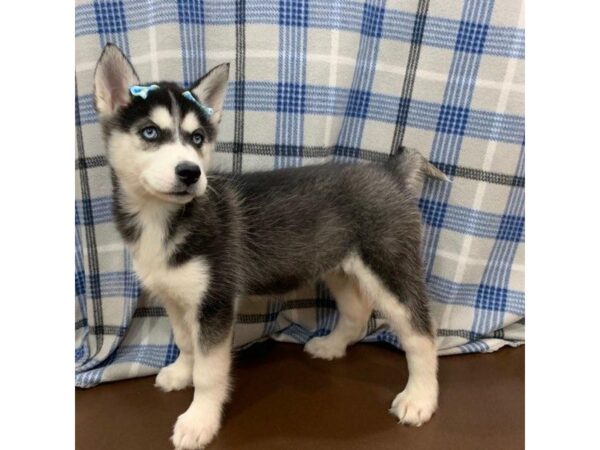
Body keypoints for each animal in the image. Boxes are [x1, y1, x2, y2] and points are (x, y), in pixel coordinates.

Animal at [95, 43, 446, 450]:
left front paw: (199, 421)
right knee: (358, 312)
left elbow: (210, 372)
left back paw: (420, 398)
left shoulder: (215, 302)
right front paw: (181, 372)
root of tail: (390, 172)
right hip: (336, 264)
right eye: (150, 132)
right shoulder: (176, 297)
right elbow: (185, 341)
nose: (190, 172)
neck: (161, 218)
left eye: (197, 139)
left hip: (389, 266)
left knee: (421, 333)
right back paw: (331, 346)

(Work required):
Every line from the one containing "right shoulder: (176, 297)" through the end of the entries above must be echoed exactly, with both ends kept.

(Output of the exercise):
right shoulder: (176, 297)
right elbow: (185, 341)
nose: (190, 172)
neck: (161, 218)
left eye: (197, 139)
left hip: (389, 266)
left knee: (421, 333)
right back paw: (331, 346)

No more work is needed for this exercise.